Fragmento de página:
'''

Ramón Sampedro y Christopher Reeve


Comparen el caso español de Ramón Sampedro con el de Christopher Reeve, un actor de cine que hará unos veinte años encarnó el papel de Superman en una película de éxito. En 1995 cayó de un caballo y se rompió el cuello, pero también se negó a rendirse y su gente le ayudó a vivir. Entonces, postrado en su silla de tetrapléjico, Christopher Reeve fue realmente Superman: creó una fundación, dio conferencias, enardeció a la convención del Partido Demócrata de 1996 y el país entero se volcó en su favor y en el de la causa de quienes están como él. Muchas cosas malas pueden contarse de América, pero pueden estar seguros de que sus ciudadanos no dejan caer a quien no se resigna a su suerte y lucha por la vida que le ha tocado vivir.

'''

Registros de origen:
'''

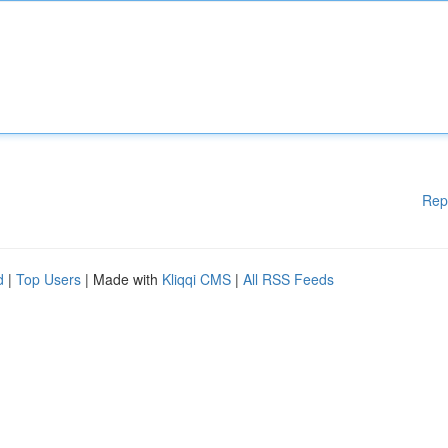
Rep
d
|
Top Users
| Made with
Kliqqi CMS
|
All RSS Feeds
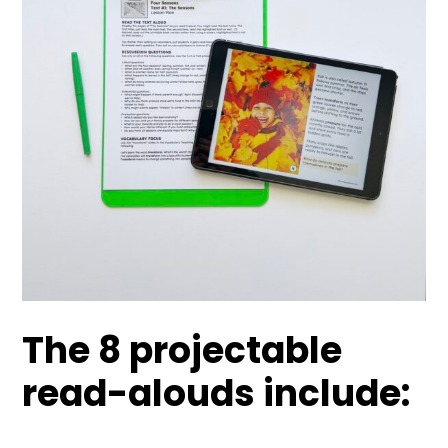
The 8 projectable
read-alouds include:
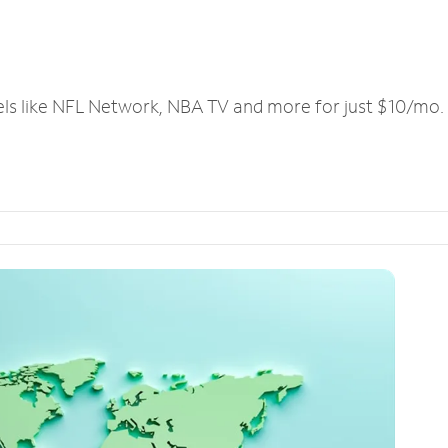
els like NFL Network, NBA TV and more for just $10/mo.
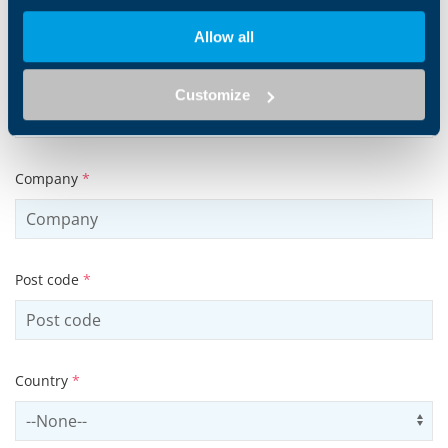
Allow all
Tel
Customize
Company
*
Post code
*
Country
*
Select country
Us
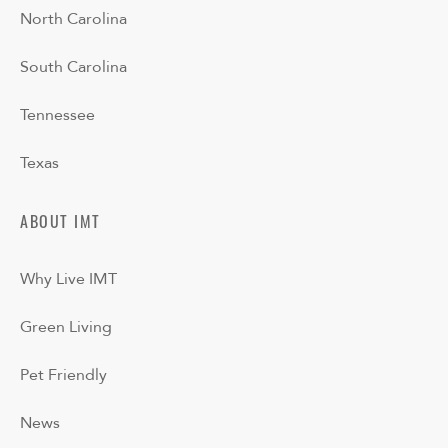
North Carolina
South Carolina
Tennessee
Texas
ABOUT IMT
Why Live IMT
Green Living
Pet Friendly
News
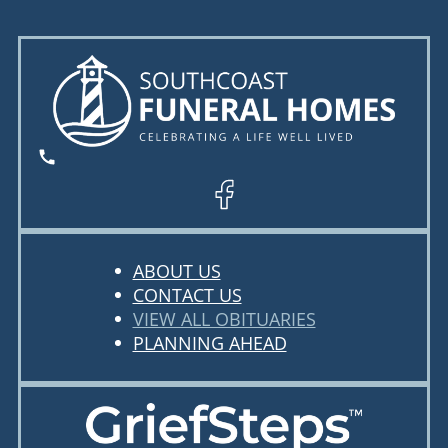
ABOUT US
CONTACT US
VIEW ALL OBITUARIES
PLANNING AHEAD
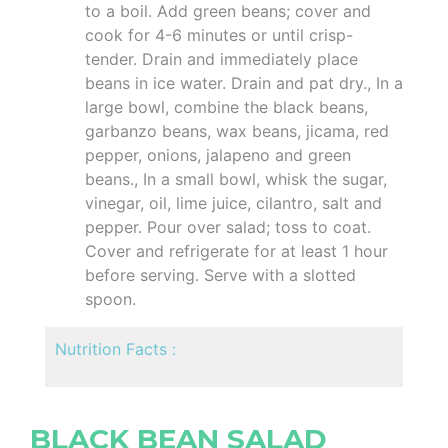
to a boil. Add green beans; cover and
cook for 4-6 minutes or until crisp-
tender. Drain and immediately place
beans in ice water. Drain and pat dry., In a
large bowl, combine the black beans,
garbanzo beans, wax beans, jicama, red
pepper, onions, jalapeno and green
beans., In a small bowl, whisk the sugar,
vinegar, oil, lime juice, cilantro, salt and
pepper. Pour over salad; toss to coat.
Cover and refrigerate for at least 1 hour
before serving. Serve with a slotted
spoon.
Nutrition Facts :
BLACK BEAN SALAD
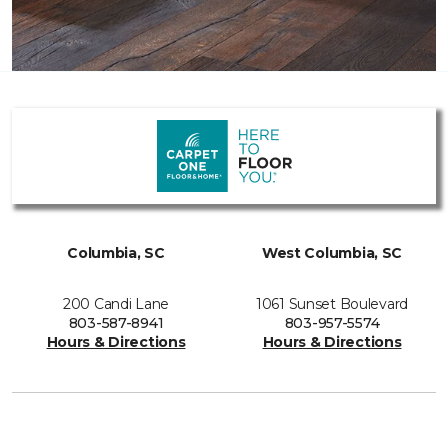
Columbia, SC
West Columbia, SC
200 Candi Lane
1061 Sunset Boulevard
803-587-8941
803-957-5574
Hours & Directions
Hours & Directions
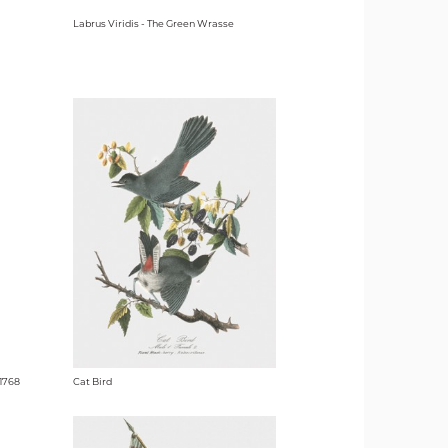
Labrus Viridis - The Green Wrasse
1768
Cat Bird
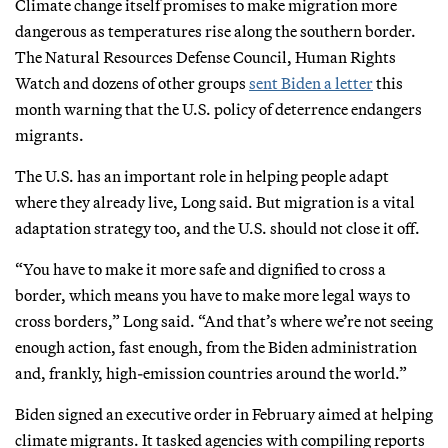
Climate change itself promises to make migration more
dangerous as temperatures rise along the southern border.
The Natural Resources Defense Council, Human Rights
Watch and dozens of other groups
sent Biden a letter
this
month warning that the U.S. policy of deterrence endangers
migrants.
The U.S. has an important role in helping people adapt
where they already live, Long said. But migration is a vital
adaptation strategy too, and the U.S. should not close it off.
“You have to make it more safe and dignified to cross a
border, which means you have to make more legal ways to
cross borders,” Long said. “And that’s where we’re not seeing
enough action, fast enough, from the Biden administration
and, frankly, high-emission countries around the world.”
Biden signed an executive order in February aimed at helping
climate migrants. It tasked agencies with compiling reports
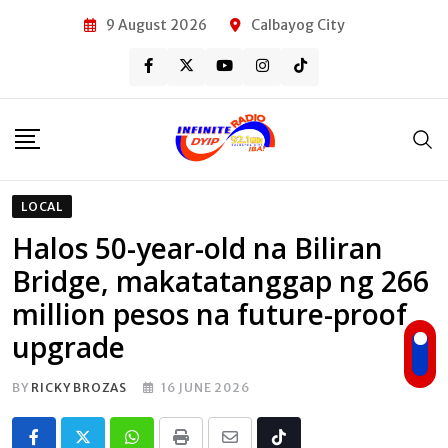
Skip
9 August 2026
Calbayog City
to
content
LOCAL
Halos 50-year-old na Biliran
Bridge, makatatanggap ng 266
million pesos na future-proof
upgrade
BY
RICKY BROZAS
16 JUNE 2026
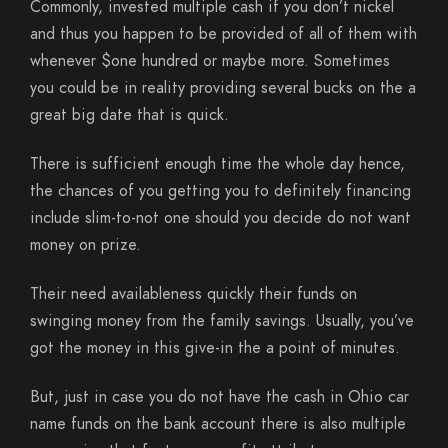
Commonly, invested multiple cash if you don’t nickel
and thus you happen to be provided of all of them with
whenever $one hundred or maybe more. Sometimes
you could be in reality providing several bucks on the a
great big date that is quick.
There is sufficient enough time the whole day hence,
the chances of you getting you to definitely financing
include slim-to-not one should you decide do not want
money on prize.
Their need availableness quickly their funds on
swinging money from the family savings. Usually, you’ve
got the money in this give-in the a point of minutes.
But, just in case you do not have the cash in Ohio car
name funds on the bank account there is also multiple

'''
'''

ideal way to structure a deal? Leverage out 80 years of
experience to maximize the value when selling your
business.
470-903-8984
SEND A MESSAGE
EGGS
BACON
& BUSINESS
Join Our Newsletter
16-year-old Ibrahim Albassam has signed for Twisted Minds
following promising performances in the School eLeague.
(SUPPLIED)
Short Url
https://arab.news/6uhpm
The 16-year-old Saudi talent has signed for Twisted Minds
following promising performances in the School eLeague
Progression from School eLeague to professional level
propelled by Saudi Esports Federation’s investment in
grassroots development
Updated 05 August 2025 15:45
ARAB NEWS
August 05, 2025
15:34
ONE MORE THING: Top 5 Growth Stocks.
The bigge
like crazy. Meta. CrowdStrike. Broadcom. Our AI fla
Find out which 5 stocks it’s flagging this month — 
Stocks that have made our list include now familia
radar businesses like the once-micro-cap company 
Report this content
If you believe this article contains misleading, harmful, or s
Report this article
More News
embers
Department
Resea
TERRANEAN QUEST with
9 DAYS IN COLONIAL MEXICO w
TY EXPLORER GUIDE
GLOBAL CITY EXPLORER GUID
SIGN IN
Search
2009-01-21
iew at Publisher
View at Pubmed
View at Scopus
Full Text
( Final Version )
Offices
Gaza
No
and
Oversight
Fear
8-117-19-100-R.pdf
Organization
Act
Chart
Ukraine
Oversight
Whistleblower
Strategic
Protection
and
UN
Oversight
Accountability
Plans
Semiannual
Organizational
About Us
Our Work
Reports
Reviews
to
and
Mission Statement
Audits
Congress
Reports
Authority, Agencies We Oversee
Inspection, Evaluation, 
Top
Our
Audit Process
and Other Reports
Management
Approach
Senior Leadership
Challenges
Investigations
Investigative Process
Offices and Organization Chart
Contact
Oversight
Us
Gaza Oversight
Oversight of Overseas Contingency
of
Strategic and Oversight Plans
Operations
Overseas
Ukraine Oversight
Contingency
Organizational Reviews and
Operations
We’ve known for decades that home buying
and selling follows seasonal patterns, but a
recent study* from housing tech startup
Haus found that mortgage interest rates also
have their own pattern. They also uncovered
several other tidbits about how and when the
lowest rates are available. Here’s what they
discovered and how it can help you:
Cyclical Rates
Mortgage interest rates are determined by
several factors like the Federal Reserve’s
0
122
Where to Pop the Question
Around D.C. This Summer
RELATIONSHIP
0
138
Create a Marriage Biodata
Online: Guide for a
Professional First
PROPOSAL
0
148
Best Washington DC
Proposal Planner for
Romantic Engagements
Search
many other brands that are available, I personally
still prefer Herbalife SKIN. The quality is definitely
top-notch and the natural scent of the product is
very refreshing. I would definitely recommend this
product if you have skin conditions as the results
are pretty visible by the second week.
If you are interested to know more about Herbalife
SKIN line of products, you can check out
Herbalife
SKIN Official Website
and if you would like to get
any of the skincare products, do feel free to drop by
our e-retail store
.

'''
'''

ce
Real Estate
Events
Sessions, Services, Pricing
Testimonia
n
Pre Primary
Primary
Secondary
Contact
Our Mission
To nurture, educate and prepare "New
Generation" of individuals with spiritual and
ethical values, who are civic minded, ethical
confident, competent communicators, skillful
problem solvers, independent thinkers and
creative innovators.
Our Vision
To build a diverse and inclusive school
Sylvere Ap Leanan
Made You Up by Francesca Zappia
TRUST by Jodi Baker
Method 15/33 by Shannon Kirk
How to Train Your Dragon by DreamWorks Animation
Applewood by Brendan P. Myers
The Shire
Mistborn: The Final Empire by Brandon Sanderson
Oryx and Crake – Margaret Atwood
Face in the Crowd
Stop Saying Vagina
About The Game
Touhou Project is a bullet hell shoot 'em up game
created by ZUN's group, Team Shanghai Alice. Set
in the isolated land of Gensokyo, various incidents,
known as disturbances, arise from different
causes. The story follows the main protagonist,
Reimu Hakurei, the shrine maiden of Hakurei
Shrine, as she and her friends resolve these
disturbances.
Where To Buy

'''

Ejercicio 1: Según el texto sobre Ramón Sampedro y Christopher Reeve, ¿en qué año se cayó Christopher Reeve de un caballo?
Ejercicio 2: Enumera las acciones que, según el texto sobre Ramón Sampedro y Christopher Reeve, llevó a cabo Reeve desde su silla de tetrapléjico.
Ejercicio 3: Prosigue el texto sobre Ramón Sampedro y Christopher Reeve a partir de su última frase.

Respuesta 1: En 1995.

Respuesta 2:
- Creó una fundación.
- Dio conferencias.
- Enardeció a la convención del Partido Demócrata de 1996.

Respuesta 3:
Dos casos del Tribunal Supremo Federal estadounidense: Vacco contra Quill y Washington contra Glücksberg

 


No me asombra que el pulso de aquel país no sea el de esta España negra que algunos nos vuelven a proponer para este segundo 98. Hace menos de un año, algunas de las numerosas cuestiones legales que plantea la eutanasia fueron tratadas por el Tribunal Supremo Federal estadounidense en dos casos (Vacco contra Quill y Washington contra Glücksberg) cuya lectura y discusión ayudaría a quienes tienen ahora en España la responsabilidad de legislar sobre la vida y la muerte. Unos enfermos terminales de cáncer, enfisema y sida pretendían auxilio médico para adelantar su muerte en contra de lo previsto por las leyes de sus estados, Washington y Nueva York. Alegaban que la Constitución garantiza a una persona adulta y consciente el derecho a decidir sobre su propia vida. Significativamente, seis de los más prestigiosos filósofos morales del mundo anglosajón, encabezados por Ronald Dworkin, redactaron un escrito en apoyo de su petición. Pero los jueces del Tribunal Supremo Federal se negaron a admitir la tesis fundamental del escrito, según el cual tampoco hay que distinguir entre eutanasia activa -matar- y pasiva -dejar morir, desconectar la maquinaria que mantiene la vida-.

Llevan razón: en la vida y en el derecho la regla de principio es que no es lo mismo hacer algo que abstenerse de ello. A diferencia de los filósofos, cuyo cometido es cavilar, jueces y médicos saben que sus sentencias y prescripciones se ejecutan. Por eso suelen ser mucho más prudentes. Bien está que estas cuestiones terribles se discutan seriamente o, incluso, que haya profetas de la muerte. Pero, de momento, no quiero ministros.